Activity: An exact transcription of all the data is required; the pictures are to be left out.

"""

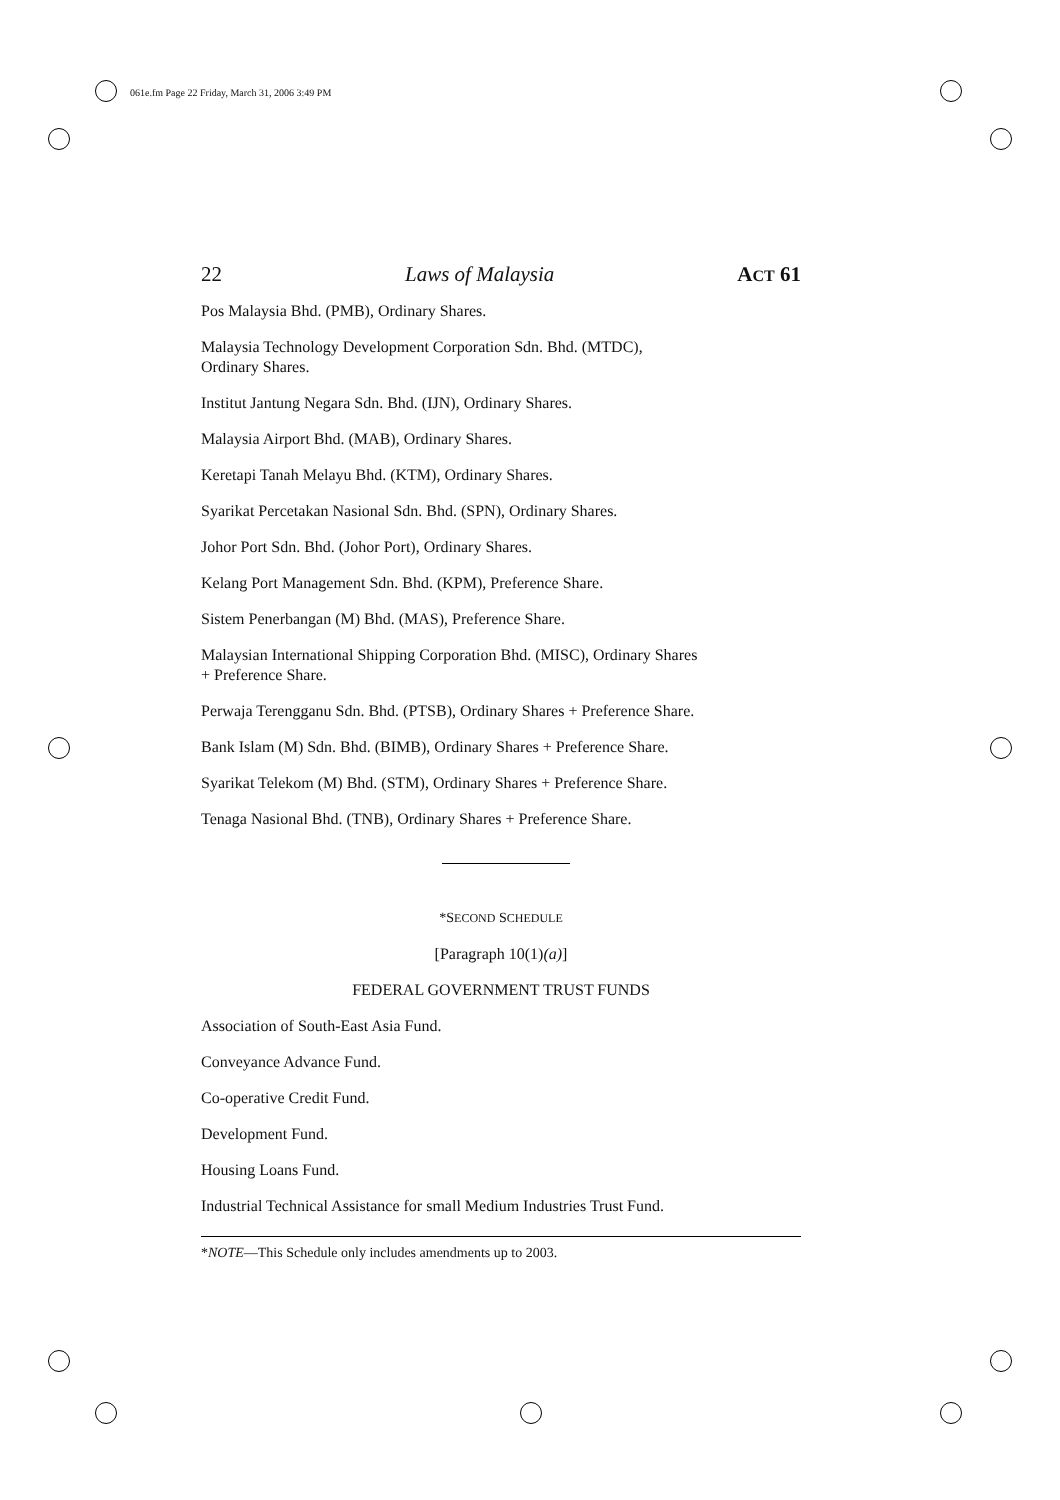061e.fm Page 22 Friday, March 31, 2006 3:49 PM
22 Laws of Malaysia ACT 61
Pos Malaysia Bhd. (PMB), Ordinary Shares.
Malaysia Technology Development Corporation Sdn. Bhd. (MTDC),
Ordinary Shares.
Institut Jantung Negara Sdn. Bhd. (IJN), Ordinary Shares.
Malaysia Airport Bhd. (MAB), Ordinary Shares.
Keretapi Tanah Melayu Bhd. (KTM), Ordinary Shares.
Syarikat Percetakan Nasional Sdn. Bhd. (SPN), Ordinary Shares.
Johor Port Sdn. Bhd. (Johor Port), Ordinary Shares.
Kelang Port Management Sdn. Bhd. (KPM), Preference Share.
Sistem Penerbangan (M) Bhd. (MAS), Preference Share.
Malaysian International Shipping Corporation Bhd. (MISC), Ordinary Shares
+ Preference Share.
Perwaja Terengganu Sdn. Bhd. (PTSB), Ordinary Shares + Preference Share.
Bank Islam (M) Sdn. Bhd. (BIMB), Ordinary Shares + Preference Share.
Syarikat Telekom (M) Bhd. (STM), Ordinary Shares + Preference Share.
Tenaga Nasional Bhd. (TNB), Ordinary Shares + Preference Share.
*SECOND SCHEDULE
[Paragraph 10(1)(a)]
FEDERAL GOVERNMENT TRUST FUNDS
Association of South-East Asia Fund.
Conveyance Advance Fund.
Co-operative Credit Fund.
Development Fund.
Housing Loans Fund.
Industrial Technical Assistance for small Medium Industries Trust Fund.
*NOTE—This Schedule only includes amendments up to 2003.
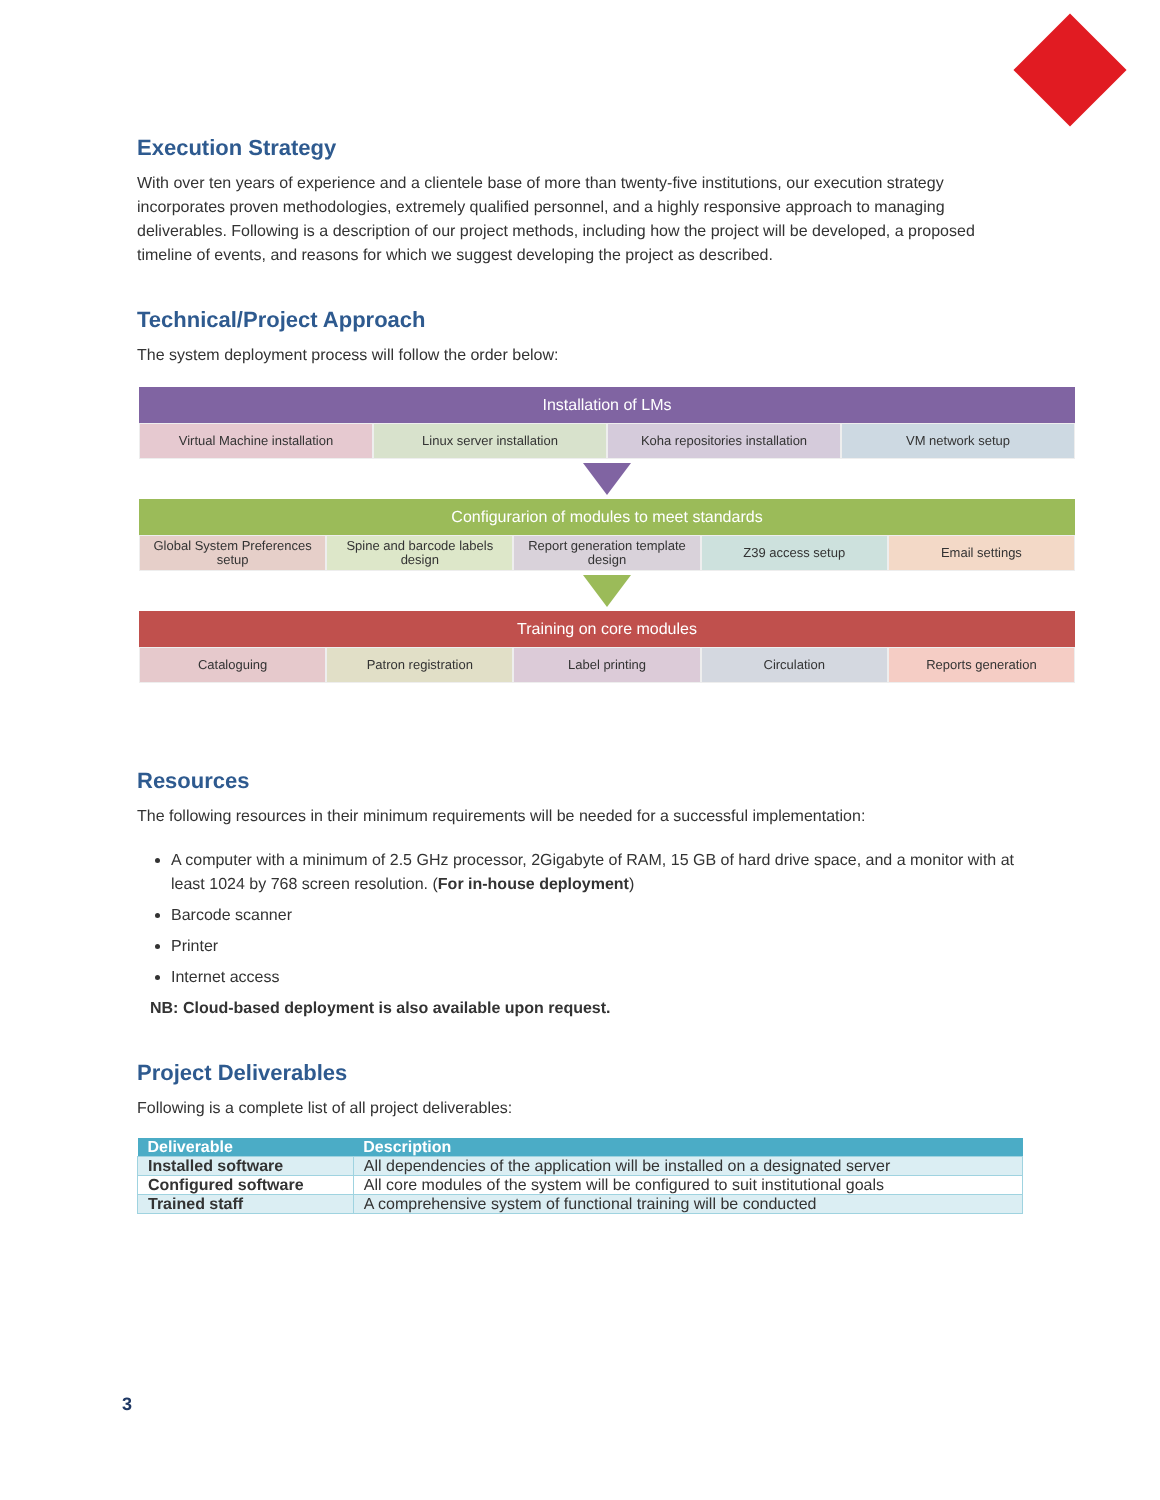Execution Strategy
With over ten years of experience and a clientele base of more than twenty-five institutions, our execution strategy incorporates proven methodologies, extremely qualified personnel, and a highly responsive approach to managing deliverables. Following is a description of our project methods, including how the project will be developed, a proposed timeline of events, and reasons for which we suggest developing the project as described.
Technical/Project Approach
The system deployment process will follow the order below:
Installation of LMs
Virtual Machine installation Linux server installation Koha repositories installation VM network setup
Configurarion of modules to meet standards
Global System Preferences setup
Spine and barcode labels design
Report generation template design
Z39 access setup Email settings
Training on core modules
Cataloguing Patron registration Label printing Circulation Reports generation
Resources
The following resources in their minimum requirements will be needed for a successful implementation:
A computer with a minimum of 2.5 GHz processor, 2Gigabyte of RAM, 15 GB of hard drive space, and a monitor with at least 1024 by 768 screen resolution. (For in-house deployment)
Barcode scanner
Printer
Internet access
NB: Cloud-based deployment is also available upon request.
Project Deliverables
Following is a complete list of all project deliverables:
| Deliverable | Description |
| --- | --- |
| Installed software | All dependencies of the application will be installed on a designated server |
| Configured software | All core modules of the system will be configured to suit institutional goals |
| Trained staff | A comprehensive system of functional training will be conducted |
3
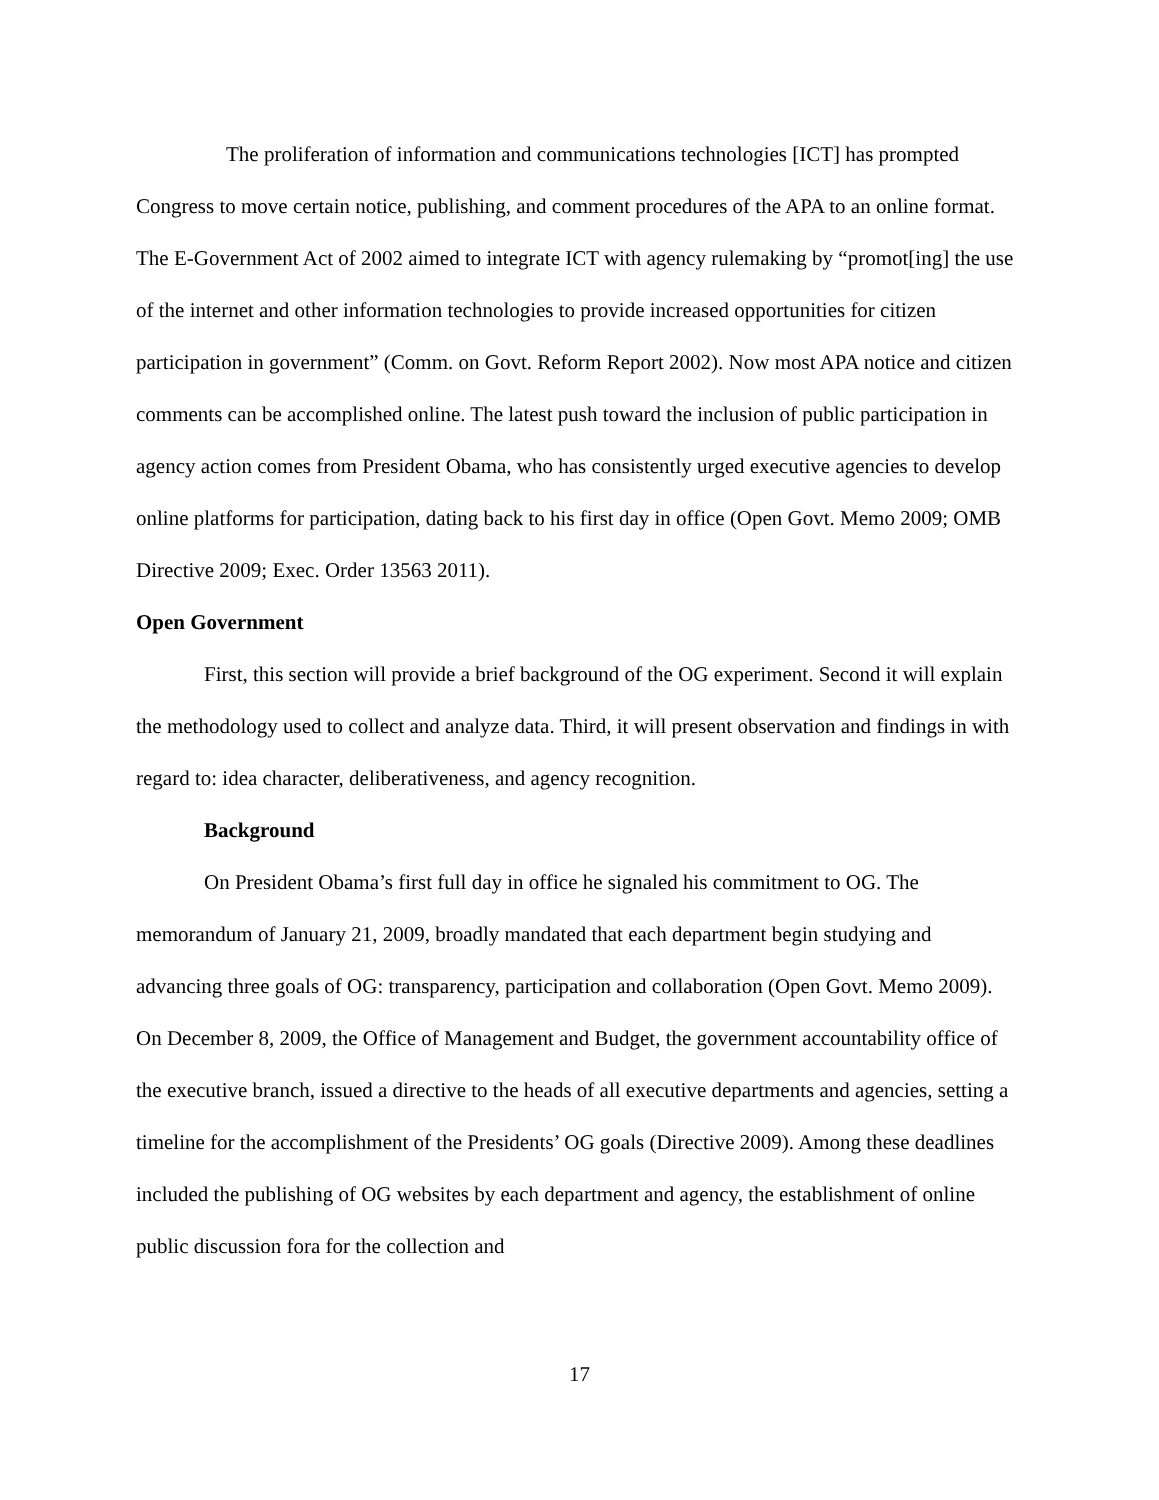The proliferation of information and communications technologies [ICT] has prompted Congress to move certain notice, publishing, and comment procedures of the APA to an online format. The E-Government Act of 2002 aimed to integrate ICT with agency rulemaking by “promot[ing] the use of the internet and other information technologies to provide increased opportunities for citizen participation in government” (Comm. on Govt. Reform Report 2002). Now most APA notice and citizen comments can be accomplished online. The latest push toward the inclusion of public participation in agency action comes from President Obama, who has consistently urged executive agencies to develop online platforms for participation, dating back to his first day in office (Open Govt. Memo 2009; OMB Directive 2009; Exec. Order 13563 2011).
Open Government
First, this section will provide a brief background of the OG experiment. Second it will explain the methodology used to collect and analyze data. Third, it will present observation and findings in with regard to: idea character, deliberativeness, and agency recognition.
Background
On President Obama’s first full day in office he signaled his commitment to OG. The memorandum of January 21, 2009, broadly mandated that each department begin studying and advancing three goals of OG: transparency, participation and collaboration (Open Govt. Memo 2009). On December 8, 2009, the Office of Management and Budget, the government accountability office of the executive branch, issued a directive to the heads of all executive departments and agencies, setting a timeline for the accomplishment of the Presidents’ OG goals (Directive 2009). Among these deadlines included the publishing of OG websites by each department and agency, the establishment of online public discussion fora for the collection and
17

"""

Your response:
061e.fm Page 22 Friday, March 31, 2006 3:49 PM
22 Laws of Malaysia ACT 61
Pos Malaysia Bhd. (PMB), Ordinary Shares.
Malaysia Technology Development Corporation Sdn. Bhd. (MTDC),
Ordinary Shares.
Institut Jantung Negara Sdn. Bhd. (IJN), Ordinary Shares.
Malaysia Airport Bhd. (MAB), Ordinary Shares.
Keretapi Tanah Melayu Bhd. (KTM), Ordinary Shares.
Syarikat Percetakan Nasional Sdn. Bhd. (SPN), Ordinary Shares.
Johor Port Sdn. Bhd. (Johor Port), Ordinary Shares.
Kelang Port Management Sdn. Bhd. (KPM), Preference Share.
Sistem Penerbangan (M) Bhd. (MAS), Preference Share.
Malaysian International Shipping Corporation Bhd. (MISC), Ordinary Shares
+ Preference Share.
Perwaja Terengganu Sdn. Bhd. (PTSB), Ordinary Shares + Preference Share.
Bank Islam (M) Sdn. Bhd. (BIMB), Ordinary Shares + Preference Share.
Syarikat Telekom (M) Bhd. (STM), Ordinary Shares + Preference Share.
Tenaga Nasional Bhd. (TNB), Ordinary Shares + Preference Share.
*SECOND SCHEDULE
[Paragraph 10(1)(a)]
FEDERAL GOVERNMENT TRUST FUNDS
Association of South-East Asia Fund.
Conveyance Advance Fund.
Co-operative Credit Fund.
Development Fund.
Housing Loans Fund.
Industrial Technical Assistance for small Medium Industries Trust Fund.
*NOTE—This Schedule only includes amendments up to 2003.
Execution Strategy
With over ten years of experience and a clientele base of more than twenty-five institutions, our execution strategy incorporates proven methodologies, extremely qualified personnel, and a highly responsive approach to managing deliverables. Following is a description of our project methods, including how the project will be developed, a proposed timeline of events, and reasons for which we suggest developing the project as described.
Technical/Project Approach
The system deployment process will follow the order below:
Installation of LMs
Virtual Machine installation Linux server installation Koha repositories installation VM network setup
Configurarion of modules to meet standards
Global System Preferences setup
Spine and barcode labels design
Report generation template design
Z39 access setup Email settings
Training on core modules
Cataloguing Patron registration Label printing Circulation Reports generation
Resources
The following resources in their minimum requirements will be needed for a successful implementation:
A computer with a minimum of 2.5 GHz processor, 2Gigabyte of RAM, 15 GB of hard drive space, and a monitor with at least 1024 by 768 screen resolution. (For in-house deployment)
Barcode scanner
Printer
Internet access
NB: Cloud-based deployment is also available upon request.
Project Deliverables
Following is a complete list of all project deliverables:
| Deliverable | Description |
| --- | --- |
| Installed software | All dependencies of the application will be installed on a designated server |
| Configured software | All core modules of the system will be configured to suit institutional goals |
| Trained staff | A comprehensive system of functional training will be conducted |
3
The proliferation of information and communications technologies [ICT] has prompted Congress to move certain notice, publishing, and comment procedures of the APA to an online format. The E-Government Act of 2002 aimed to integrate ICT with agency rulemaking by “promot[ing] the use of the internet and other information technologies to provide increased opportunities for citizen participation in government” (Comm. on Govt. Reform Report 2002). Now most APA notice and citizen comments can be accomplished online. The latest push toward the inclusion of public participation in agency action comes from President Obama, who has consistently urged executive agencies to develop online platforms for participation, dating back to his first day in office (Open Govt. Memo 2009; OMB Directive 2009; Exec. Order 13563 2011).
Open Government
First, this section will provide a brief background of the OG experiment. Second it will explain the methodology used to collect and analyze data. Third, it will present observation and findings in with regard to: idea character, deliberativeness, and agency recognition.
Background
On President Obama’s first full day in office he signaled his commitment to OG. The memorandum of January 21, 2009, broadly mandated that each department begin studying and advancing three goals of OG: transparency, participation and collaboration (Open Govt. Memo 2009). On December 8, 2009, the Office of Management and Budget, the government accountability office of the executive branch, issued a directive to the heads of all executive departments and agencies, setting a timeline for the accomplishment of the Presidents’ OG goals (Directive 2009). Among these deadlines included the publishing of OG websites by each department and agency, the establishment of online public discussion fora for the collection and
17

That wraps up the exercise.